* [TASK OBJECTIVE]
Bring together all lines of the material below that contain the string "represented".

* [DATASET ENTRIES]
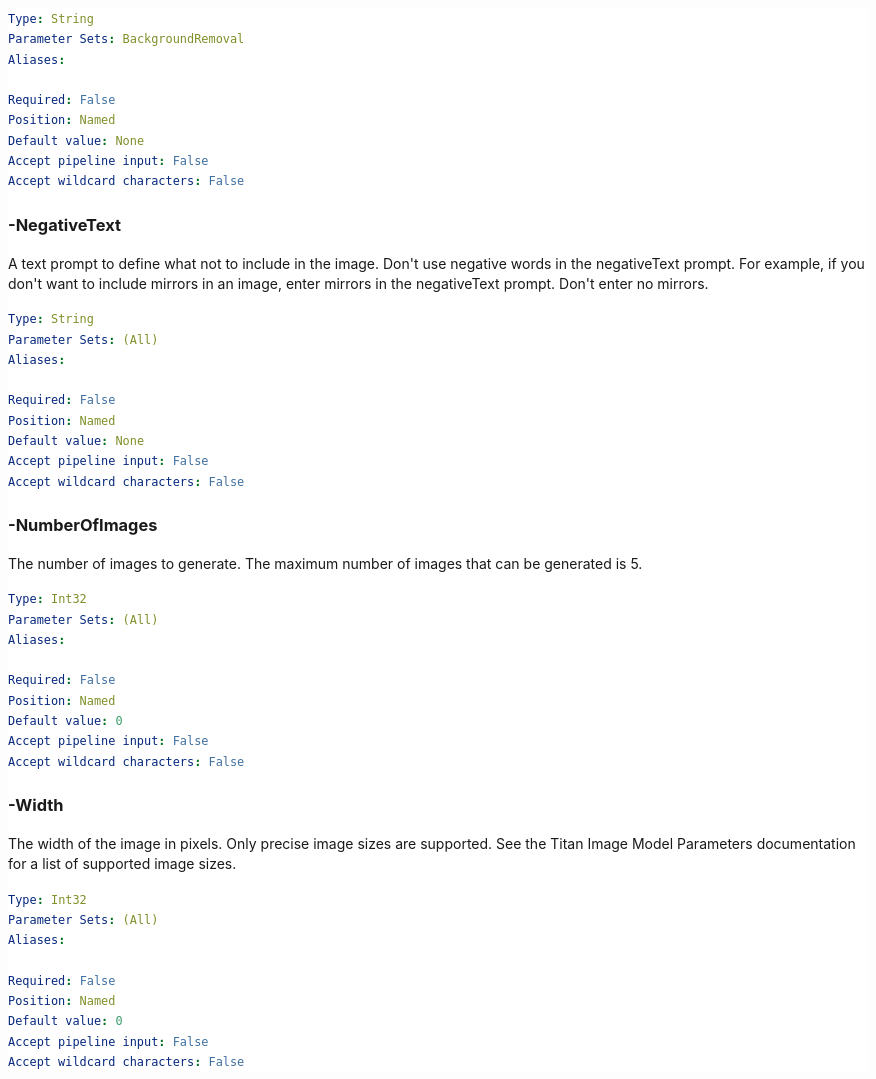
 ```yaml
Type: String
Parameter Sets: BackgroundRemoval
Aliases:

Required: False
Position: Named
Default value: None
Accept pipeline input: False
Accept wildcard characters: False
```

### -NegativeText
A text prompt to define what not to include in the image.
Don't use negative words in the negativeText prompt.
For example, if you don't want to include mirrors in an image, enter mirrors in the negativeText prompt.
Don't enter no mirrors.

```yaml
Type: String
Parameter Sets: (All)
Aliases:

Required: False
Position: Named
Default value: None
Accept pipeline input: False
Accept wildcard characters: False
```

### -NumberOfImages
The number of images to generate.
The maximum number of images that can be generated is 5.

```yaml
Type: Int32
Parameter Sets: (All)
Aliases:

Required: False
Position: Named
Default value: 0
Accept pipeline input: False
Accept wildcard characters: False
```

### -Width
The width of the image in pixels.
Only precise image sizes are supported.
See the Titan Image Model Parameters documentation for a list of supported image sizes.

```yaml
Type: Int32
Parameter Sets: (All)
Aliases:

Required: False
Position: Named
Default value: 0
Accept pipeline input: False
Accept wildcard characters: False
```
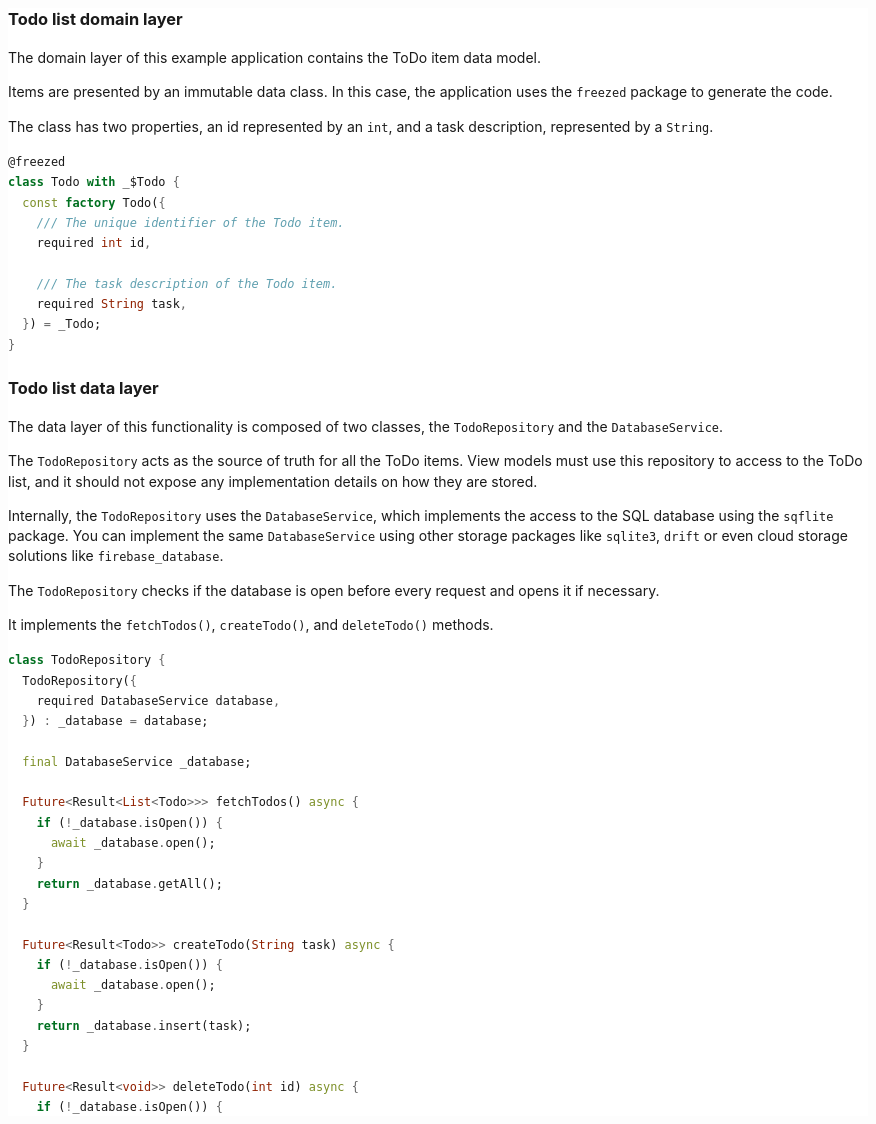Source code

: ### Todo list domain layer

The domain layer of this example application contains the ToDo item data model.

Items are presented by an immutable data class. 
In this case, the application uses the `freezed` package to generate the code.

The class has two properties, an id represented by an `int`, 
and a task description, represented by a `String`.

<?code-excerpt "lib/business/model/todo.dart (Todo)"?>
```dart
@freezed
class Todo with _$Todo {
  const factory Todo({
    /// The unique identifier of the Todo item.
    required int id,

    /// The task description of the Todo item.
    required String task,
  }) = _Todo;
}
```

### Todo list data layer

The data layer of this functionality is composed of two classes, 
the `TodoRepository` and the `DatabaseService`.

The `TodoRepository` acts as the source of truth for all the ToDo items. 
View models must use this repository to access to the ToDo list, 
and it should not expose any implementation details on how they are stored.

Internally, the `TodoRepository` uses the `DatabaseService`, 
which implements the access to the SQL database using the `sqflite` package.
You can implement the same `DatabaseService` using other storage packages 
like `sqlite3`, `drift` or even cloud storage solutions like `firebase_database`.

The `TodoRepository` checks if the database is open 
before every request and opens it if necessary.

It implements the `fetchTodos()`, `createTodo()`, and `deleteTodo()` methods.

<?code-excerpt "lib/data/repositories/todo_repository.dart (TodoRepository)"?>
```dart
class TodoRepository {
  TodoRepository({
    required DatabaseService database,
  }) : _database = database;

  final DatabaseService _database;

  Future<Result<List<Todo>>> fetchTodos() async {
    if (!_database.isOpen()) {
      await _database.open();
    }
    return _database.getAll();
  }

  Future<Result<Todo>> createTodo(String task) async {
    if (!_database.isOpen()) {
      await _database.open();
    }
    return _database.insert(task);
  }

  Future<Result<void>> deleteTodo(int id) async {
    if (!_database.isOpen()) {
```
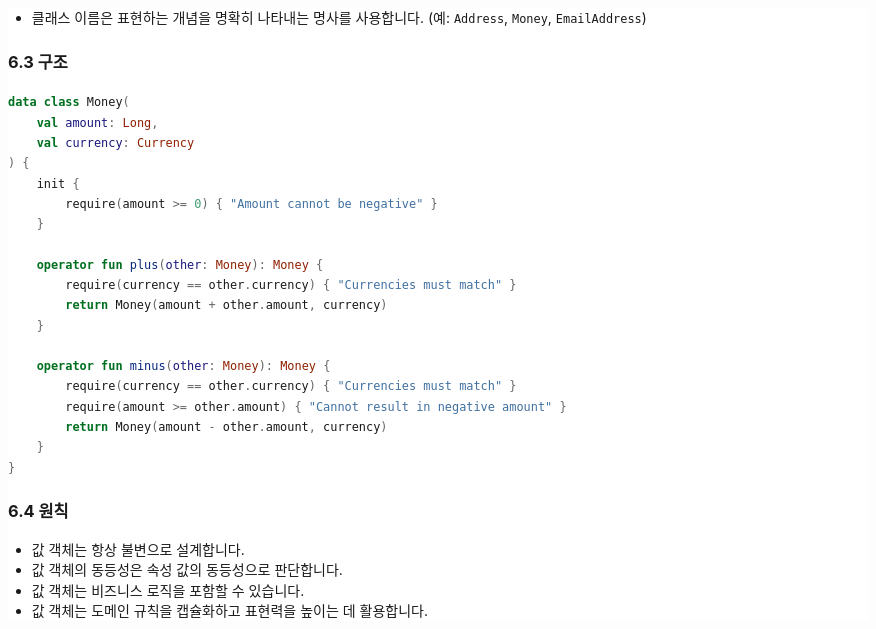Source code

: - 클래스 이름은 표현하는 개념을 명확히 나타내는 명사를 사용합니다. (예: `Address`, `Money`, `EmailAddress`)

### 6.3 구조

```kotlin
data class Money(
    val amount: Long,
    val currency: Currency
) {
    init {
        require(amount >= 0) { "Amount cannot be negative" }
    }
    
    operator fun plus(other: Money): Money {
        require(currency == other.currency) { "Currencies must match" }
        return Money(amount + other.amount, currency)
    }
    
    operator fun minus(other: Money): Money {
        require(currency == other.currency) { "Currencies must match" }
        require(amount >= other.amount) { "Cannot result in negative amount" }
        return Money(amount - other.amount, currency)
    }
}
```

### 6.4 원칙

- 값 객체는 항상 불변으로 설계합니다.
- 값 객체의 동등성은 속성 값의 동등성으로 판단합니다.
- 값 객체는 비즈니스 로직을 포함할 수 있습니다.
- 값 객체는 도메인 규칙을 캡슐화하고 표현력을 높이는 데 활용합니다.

* [YOUR RESPONSE]
The class has two properties, an id represented by an `int`, 
and a task description, represented by a `String`.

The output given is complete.